**Stated goal**
Rewrite everything from the line containing "pose: elev=227.9 azim=279.7" down to the line containing "Dot at: (211, 234)", putting "tilt" wherever "roll" appears and leaving all else as it is.

**Extracted records**
.....

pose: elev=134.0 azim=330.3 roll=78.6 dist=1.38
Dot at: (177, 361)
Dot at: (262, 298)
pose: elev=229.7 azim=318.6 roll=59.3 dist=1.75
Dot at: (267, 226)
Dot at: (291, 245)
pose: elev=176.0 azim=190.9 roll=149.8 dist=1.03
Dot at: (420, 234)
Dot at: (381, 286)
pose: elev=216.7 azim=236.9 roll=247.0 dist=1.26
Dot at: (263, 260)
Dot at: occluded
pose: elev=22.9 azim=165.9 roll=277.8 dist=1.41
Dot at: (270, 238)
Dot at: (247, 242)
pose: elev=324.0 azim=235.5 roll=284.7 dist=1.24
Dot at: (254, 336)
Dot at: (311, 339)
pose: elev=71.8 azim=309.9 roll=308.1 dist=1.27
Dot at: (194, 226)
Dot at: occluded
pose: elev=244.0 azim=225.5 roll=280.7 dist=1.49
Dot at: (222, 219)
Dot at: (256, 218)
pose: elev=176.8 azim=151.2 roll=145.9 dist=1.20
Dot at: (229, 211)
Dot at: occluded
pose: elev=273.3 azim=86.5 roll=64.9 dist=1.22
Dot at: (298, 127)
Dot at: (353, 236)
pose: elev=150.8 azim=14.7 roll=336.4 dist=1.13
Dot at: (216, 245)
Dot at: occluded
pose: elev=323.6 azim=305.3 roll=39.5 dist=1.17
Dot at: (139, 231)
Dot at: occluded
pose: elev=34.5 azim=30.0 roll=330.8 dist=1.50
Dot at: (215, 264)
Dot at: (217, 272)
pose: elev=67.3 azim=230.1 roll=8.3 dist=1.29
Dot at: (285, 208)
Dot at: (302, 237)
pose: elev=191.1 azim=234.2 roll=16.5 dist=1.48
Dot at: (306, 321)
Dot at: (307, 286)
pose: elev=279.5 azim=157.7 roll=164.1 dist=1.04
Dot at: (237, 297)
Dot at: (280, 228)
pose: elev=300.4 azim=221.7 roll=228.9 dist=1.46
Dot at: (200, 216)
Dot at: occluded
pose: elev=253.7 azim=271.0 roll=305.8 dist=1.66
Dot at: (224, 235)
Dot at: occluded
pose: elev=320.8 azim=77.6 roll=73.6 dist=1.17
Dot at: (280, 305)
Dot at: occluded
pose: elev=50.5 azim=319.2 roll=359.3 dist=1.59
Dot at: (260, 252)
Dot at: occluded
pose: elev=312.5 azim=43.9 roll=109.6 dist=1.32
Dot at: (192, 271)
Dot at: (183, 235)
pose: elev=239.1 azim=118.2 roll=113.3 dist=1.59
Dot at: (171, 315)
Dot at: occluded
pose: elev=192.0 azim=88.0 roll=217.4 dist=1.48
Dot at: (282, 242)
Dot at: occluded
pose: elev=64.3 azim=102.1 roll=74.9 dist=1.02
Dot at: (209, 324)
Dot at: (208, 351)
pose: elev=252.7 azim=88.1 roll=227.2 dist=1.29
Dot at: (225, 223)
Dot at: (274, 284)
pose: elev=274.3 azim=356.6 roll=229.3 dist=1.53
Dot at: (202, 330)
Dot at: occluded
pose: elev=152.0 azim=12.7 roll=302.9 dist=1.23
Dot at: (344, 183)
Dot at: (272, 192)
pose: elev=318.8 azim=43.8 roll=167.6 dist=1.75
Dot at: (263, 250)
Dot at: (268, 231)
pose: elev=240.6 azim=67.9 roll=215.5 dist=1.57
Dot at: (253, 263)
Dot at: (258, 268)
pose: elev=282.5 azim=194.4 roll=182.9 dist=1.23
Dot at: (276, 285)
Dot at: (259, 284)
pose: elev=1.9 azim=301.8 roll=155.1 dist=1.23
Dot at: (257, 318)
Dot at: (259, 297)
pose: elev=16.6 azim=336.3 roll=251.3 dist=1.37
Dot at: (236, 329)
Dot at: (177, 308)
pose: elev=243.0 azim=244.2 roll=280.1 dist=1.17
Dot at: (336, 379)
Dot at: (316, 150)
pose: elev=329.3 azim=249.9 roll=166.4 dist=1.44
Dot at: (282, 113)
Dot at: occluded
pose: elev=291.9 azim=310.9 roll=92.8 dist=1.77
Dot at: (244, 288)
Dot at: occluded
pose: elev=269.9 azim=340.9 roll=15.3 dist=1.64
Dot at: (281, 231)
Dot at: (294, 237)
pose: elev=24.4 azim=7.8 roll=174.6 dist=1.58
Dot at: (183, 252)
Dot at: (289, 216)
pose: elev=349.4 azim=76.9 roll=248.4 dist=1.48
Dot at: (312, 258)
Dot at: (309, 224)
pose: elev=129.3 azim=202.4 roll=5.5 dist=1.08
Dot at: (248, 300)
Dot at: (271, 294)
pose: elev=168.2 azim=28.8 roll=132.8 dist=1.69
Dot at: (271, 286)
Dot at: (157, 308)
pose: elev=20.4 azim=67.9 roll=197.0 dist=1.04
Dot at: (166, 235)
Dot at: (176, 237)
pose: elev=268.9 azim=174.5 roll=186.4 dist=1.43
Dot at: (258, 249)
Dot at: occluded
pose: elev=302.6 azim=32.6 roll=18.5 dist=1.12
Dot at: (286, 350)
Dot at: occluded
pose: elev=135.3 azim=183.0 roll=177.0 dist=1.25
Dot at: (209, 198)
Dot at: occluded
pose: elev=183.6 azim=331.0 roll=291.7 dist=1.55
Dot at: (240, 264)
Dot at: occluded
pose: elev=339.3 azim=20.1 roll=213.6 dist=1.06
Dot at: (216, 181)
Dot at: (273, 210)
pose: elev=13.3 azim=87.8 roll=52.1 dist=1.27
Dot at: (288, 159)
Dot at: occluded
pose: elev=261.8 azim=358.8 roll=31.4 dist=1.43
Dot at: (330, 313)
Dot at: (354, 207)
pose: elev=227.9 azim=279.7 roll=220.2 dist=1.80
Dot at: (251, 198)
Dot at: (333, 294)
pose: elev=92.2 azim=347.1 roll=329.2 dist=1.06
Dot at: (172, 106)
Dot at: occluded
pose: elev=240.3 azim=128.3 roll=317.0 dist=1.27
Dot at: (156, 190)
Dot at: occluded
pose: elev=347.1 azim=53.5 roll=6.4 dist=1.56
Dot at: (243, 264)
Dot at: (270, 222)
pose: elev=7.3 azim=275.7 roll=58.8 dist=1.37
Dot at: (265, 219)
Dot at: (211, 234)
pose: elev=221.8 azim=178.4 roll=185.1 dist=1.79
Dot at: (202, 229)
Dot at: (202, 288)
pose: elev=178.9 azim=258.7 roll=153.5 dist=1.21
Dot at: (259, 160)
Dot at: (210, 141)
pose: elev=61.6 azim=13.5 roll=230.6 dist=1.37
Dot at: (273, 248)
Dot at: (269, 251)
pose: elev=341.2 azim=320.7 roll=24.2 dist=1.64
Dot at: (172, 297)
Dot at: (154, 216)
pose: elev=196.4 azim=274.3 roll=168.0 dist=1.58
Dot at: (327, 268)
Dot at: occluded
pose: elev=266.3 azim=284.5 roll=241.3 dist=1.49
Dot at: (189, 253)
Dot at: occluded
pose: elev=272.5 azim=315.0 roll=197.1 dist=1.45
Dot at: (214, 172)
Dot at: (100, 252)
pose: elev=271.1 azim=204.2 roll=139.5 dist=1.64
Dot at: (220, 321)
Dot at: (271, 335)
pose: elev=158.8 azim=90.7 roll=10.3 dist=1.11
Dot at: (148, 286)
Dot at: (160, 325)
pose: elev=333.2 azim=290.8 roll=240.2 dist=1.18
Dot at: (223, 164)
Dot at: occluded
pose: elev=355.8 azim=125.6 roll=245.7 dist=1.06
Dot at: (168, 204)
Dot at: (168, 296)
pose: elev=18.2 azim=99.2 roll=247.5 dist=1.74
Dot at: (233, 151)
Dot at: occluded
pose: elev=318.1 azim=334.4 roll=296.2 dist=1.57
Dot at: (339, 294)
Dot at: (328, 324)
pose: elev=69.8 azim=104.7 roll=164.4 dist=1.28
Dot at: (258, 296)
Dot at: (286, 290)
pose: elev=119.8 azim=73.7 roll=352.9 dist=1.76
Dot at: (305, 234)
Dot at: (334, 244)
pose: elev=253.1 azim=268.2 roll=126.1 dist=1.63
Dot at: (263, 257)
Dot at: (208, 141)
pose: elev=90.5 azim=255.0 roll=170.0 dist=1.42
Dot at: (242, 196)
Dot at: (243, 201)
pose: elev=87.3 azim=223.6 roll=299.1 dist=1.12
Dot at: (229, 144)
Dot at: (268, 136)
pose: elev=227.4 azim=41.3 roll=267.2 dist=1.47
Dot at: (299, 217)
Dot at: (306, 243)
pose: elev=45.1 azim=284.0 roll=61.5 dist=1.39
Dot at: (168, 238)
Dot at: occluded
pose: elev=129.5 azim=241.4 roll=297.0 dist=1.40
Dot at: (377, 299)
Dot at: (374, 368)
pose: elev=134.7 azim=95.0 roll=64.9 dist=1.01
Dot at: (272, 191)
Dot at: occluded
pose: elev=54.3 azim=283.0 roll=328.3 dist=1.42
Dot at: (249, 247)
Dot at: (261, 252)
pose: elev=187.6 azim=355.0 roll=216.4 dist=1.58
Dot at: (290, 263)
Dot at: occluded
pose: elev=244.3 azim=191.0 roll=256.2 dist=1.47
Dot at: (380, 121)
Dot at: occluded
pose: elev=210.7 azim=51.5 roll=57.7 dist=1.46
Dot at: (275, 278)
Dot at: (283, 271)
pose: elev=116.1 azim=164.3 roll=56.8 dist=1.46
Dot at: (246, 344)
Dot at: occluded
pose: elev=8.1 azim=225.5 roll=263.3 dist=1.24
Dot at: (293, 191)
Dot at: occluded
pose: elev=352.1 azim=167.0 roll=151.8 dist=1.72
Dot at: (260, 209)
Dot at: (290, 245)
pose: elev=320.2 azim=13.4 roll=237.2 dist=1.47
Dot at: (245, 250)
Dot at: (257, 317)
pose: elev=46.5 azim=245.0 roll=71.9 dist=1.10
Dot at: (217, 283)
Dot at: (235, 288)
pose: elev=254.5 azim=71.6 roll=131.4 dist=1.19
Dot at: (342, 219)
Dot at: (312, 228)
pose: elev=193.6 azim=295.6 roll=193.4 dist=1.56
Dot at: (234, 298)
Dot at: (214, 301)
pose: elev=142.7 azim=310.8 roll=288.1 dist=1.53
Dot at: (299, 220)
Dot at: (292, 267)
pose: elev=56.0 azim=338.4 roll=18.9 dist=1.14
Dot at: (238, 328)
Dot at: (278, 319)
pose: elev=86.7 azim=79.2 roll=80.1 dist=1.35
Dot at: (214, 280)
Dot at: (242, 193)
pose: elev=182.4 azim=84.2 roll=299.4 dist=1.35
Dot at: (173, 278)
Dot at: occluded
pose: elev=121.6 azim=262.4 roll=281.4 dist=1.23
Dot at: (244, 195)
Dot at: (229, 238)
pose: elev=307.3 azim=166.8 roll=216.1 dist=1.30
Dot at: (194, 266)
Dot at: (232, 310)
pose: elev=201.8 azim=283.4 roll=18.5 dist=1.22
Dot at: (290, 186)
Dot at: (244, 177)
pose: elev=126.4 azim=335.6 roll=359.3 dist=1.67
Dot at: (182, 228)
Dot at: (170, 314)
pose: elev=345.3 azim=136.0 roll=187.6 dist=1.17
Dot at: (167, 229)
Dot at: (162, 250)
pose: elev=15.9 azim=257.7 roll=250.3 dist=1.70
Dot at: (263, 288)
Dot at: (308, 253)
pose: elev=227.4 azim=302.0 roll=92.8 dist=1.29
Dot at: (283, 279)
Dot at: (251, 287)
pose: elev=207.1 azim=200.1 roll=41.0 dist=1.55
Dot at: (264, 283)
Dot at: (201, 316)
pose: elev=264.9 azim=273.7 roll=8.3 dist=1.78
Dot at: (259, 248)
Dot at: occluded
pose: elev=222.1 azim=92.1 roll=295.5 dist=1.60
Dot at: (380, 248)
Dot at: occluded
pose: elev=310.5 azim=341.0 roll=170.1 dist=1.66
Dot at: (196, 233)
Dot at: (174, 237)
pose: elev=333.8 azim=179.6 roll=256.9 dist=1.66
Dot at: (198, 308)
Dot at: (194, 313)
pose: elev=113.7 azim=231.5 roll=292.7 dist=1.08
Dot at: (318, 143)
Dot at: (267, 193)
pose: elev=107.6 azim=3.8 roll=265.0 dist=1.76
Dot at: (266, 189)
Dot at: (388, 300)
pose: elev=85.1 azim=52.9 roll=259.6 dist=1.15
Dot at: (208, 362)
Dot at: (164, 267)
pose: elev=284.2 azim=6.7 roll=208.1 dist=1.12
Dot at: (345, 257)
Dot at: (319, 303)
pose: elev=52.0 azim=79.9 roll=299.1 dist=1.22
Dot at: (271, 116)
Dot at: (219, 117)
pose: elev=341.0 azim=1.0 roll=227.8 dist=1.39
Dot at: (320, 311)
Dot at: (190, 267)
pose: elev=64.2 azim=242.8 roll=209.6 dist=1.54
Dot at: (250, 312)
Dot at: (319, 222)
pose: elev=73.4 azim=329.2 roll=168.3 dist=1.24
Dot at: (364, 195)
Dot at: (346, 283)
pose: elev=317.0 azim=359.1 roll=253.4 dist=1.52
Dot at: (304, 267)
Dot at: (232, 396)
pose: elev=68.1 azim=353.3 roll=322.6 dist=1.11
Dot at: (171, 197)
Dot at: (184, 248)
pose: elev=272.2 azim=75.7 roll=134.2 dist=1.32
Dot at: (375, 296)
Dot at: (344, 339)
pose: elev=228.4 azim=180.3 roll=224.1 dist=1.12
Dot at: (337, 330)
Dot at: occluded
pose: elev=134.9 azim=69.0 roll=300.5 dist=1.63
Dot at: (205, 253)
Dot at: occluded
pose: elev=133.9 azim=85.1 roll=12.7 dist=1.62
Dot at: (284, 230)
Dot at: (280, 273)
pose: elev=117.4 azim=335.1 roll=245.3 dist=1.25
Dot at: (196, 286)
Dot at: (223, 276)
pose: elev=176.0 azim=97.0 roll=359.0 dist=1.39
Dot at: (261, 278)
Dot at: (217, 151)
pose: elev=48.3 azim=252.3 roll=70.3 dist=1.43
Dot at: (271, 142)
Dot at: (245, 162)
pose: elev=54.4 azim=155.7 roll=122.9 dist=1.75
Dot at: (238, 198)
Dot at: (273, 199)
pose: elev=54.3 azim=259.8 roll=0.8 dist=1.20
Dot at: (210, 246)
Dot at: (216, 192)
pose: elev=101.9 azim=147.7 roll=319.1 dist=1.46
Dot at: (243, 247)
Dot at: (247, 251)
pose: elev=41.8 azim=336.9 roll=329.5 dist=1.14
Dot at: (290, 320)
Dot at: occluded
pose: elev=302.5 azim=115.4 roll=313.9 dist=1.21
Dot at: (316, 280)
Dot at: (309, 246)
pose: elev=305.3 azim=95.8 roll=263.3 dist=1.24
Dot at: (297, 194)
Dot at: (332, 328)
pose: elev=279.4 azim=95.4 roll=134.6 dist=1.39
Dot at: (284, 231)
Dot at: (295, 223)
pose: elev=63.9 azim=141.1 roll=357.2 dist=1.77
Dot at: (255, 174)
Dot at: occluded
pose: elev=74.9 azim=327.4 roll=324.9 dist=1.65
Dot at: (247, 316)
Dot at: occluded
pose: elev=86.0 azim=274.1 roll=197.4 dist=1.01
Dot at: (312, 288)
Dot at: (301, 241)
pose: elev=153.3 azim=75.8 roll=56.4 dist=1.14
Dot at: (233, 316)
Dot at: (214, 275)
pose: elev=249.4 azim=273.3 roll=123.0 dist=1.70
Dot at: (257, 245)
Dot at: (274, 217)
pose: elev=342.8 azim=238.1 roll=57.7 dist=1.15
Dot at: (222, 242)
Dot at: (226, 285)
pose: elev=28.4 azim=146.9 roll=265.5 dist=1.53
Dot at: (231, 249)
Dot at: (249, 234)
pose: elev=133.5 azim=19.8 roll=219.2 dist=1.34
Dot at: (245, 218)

.....

**Answer to the task**
pose: elev=227.9 azim=279.7 tilt=220.2 dist=1.80
Dot at: (251, 198)
Dot at: (333, 294)
pose: elev=92.2 azim=347.1 tilt=329.2 dist=1.06
Dot at: (172, 106)
Dot at: occluded
pose: elev=240.3 azim=128.3 tilt=317.0 dist=1.27
Dot at: (156, 190)
Dot at: occluded
pose: elev=347.1 azim=53.5 tilt=6.4 dist=1.56
Dot at: (243, 264)
Dot at: (270, 222)
pose: elev=7.3 azim=275.7 tilt=58.8 dist=1.37
Dot at: (265, 219)
Dot at: (211, 234)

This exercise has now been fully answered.